Ce complexe a peut-être eu des effets positifs à ses origines : pousser les chercheurs à s’intéresser à l’envers du décor. Les groupes sociaux dominés, les idéologies minoritaires, les enjeux sous-estimés, les angles morts des théories influentes. Aujourd’hui, ce sont clairement les aspects négatifs qui l’emportent et on peut appeler ce mouvement Complexe autodestructeur de la connaissance du social (Cacos). Or, autre chose a évolué dans l’univers des sciences sociales. La « dictature démocratique » du peerreview a imprimé sa marque à l’ensemble du processus d’évaluation scientifique et a atteint les sciences sociales durant les dernières décennies.
Cette démocratisation, qui a l’avantage de desserrer l’étau clientéliste du mandarinat, est « assistée » par deux processus qui donnent aux productions ainsi légitimées une courbure particulière. Le premier se situe au-delà de la contradiction intrinsèque de toute inscription institutionnelle de l’innovation et des effets pervers que toute évaluation par des rivaux potentiels engendre ; il porte sur la valorisation de certaines postures conservatrices spécifiques à la sociologie des sciences sociales contemporaines : disciplinarité, conformisme des questionnements, des méthodes et de l’expression, hostilité aux théories ambitieuses, réduction paresseuse de la réflexivité à un simple commentaire de l’existant. Le second processus est lié au poids des revues anglophones autoproclamées « internationales », c’est-à-dire mondiales, en dépit du fait que l’immense majorité des personnes gérant ces revues est en fait issue des principaux pays anglophones (États-Unis, Royaume-Uni, Canada, Australie, Nouvelle-Zélande). Ce phénomène a pour effet de donner un poids disproportionné au complexe CACOS, particulièrement virulent dans ces pays.
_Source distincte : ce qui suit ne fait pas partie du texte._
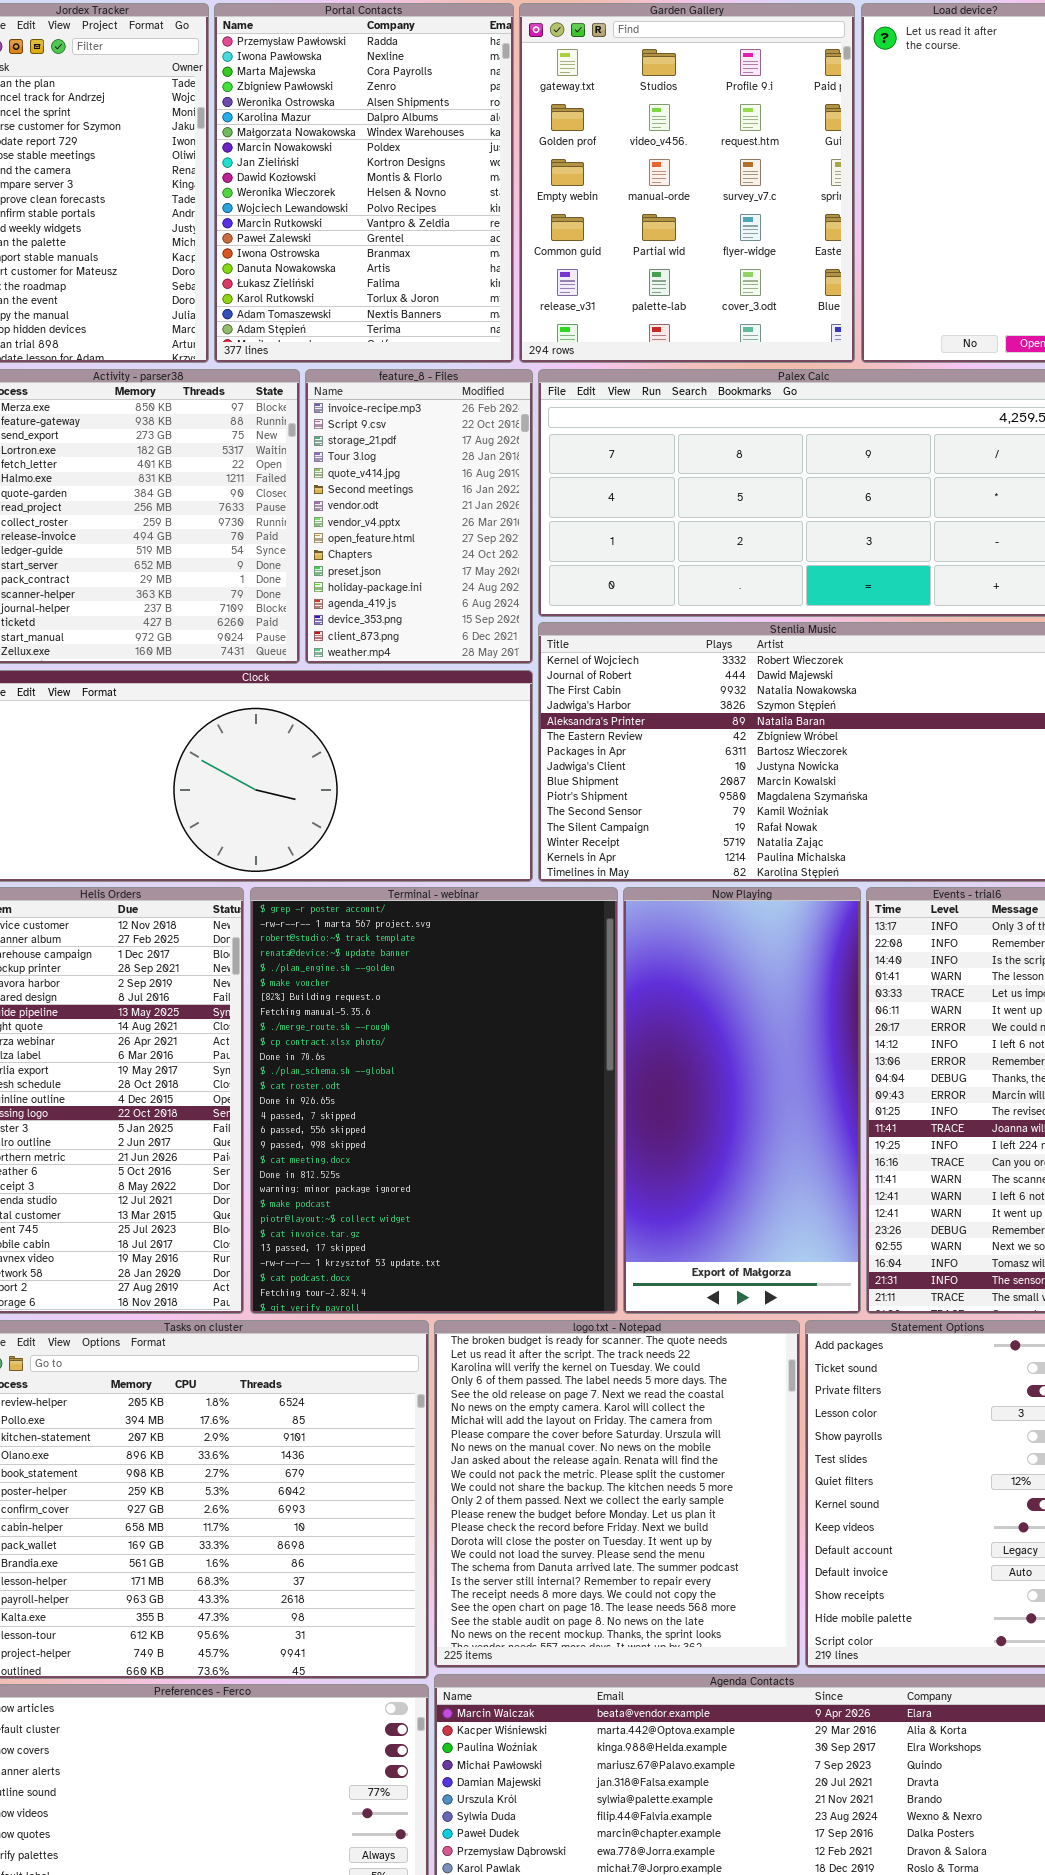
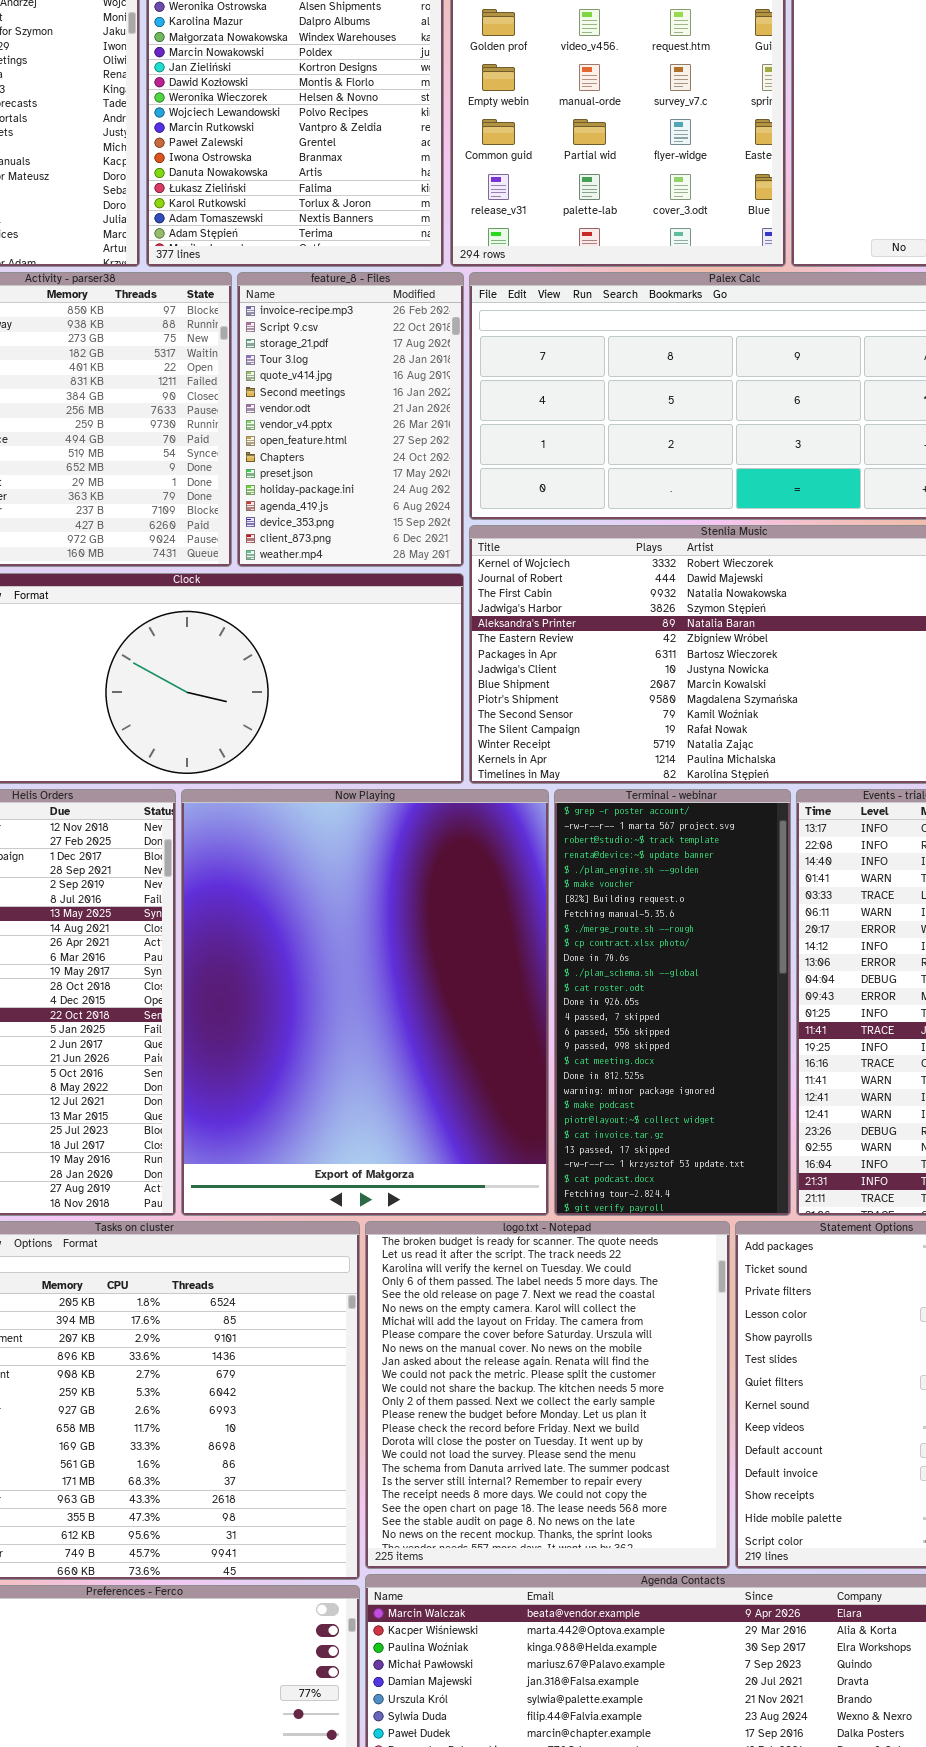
Terminal - webinar: [250,887,618,1314] -> [554,789,791,1216], moved, resized
Now Playing: [623,887,861,1314] -> [181,789,549,1216], moved, resized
Au bout du compte, le problème est donc double : d’une part, un courant significatif propose des idées antinomiques avec l’explication du social par le social ; d’autre part, la liberté de recherche est entravée par les tendances hégémoniques de ce courant. Certes, le paysage n’est pas monolithique et d’importantes contre-tendances se manifestent, notamment en Europe « continentale ». Ce texte vise seulement à inciter à la vigilance. Ces idéologies scientifiques ne sont pas des théories parmi d’autres : elles sont potentiellement mortifères pour les sciences sociales, qui n’ont pas besoin de ce fardeau supplémentaire face à ceux qui leur reprochent, à tort et à raison, de n’entretenir, dans leurs pratiques, qu’un rapport ténu avec le projet de produire de nouvelles connaissances. Les sciences sociales doivent et peuvent être offensives, encore faut-il qu’elles s’en donnent les moyens.